## Given problem
In the induction argument below, how does the writer arrive at the formula for $(n+2)a_{n+1}$?

*** Quoted passage ***

We can use induction. For $n=1$ this is trivial. Now, if it's true for $m\leq n$, from $(n+1)a_{n}+\frac{n+1}{2}a_{n-1}+\ldots+a_{0}=0$ and $(n+2)a_{n+1}+\frac{n+2}{2}a_{n}+\ldots+a_{0}=0$, we get $(n+2)a_{n+1}=\sum_{i=0}^{n}a_{i}\left(\frac{n+1}{n+1-i}-\frac{n+2}{n+2-i}\right)=\sum_{i=0}^{n}a_{i}\frac{i}{(n+1-i)(n+2-i)}$ which is positive. I really think that it's not OK that you posted this problem.

*** Supplied material ***

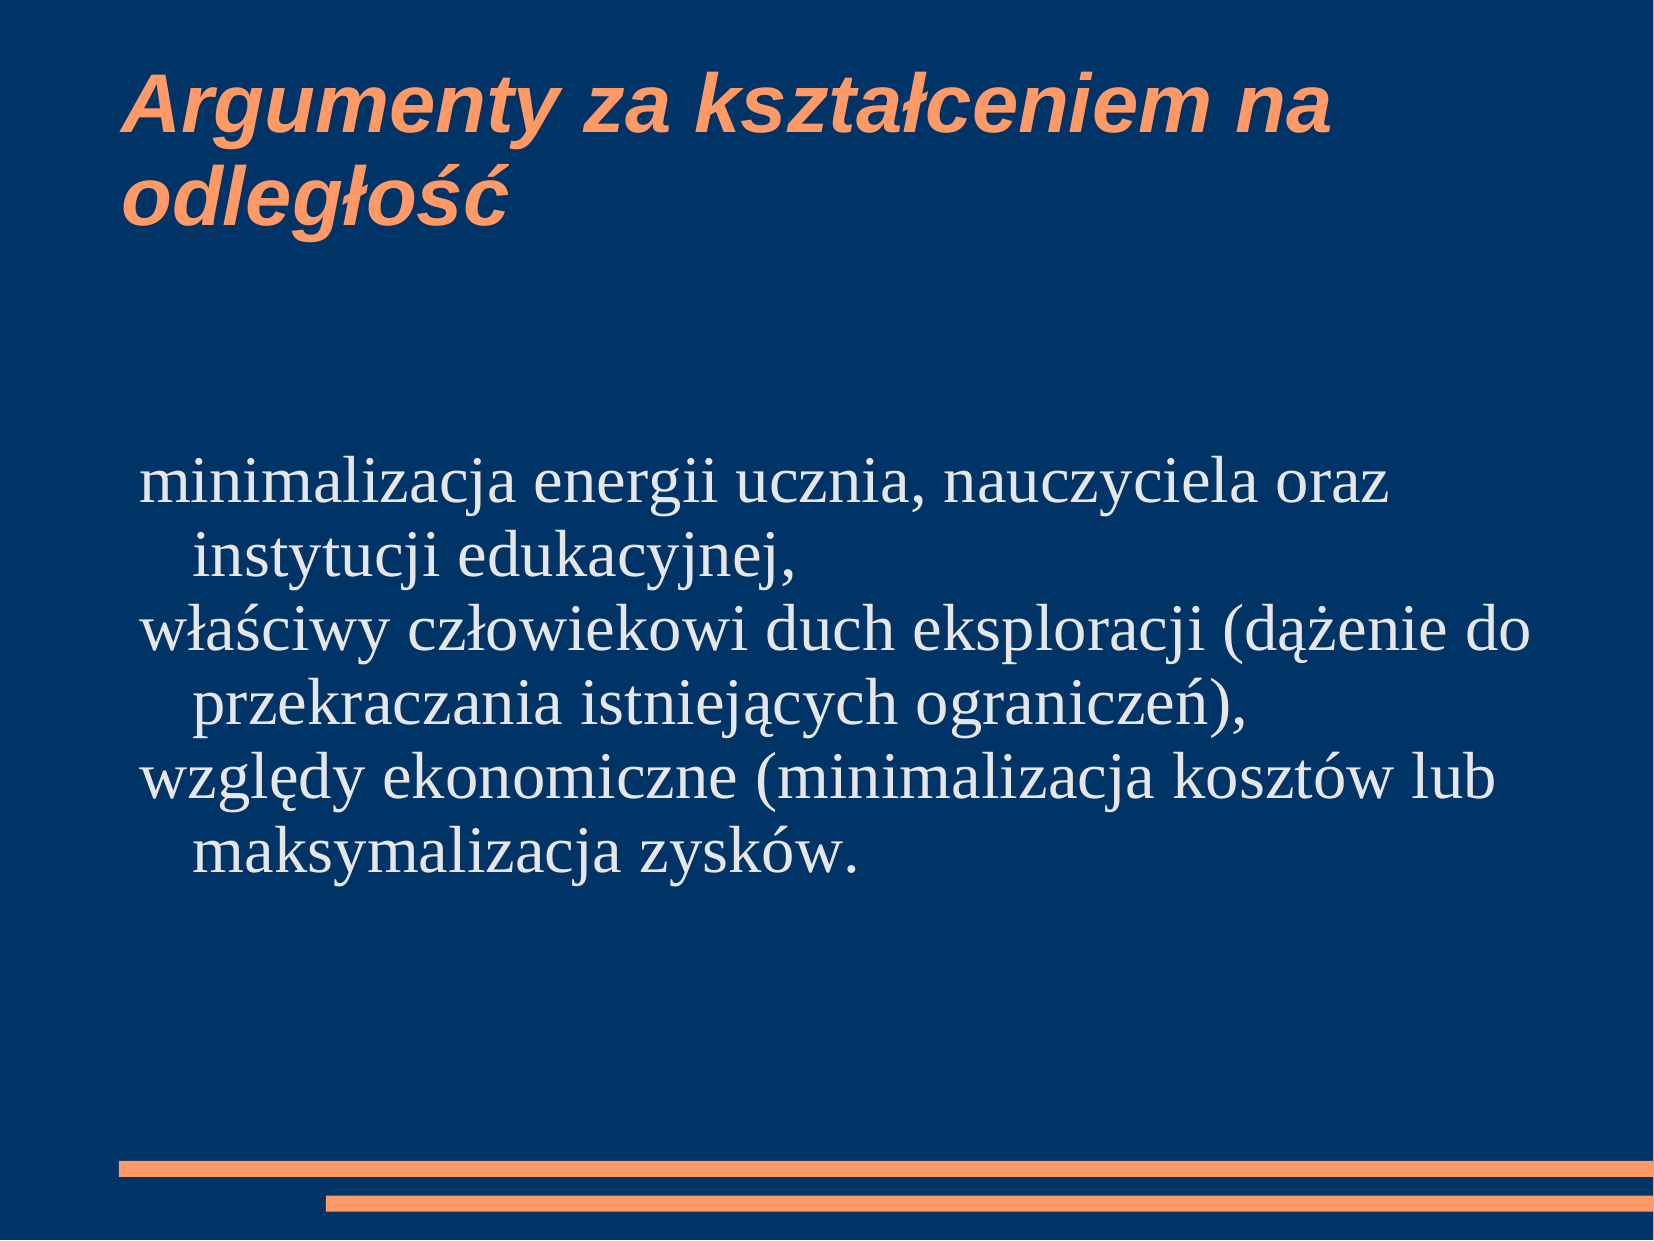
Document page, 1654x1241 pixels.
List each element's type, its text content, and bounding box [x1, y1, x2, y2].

title Argumenty za kształceniem na odległość [121, 46, 1534, 254]
list minimalizacja energii ucznia, nauczyciela oraz instytucji edukacyjnej, właściwy człowiekowi duch eksploracji (dążenie do przekraczania istniejących ograniczeń), względy ekonomiczne (minimalizacja kosztów lub maksymalizacja zysków. [121, 442, 1561, 1133]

***

## Result below
It comes from two relations: $(n+1)a_{n}+\frac{n+1}{2}a_{n-1}+\ldots+a_{0}=0$ and $(n+2)a_{n+1}+\frac{n+2}{2}a_{n}+\ldots+a_{0}=0$. Together they give $(n+2)a_{n+1}=\sum_{i=0}^{n}a_{i}\left(\frac{n+1}{n+1-i}-\frac{n+2}{n+2-i}\right)$, and the bracket simplifies to $\frac{i}{(n+1-i)(n+2-i)}$. The writer then states that this sum is positive.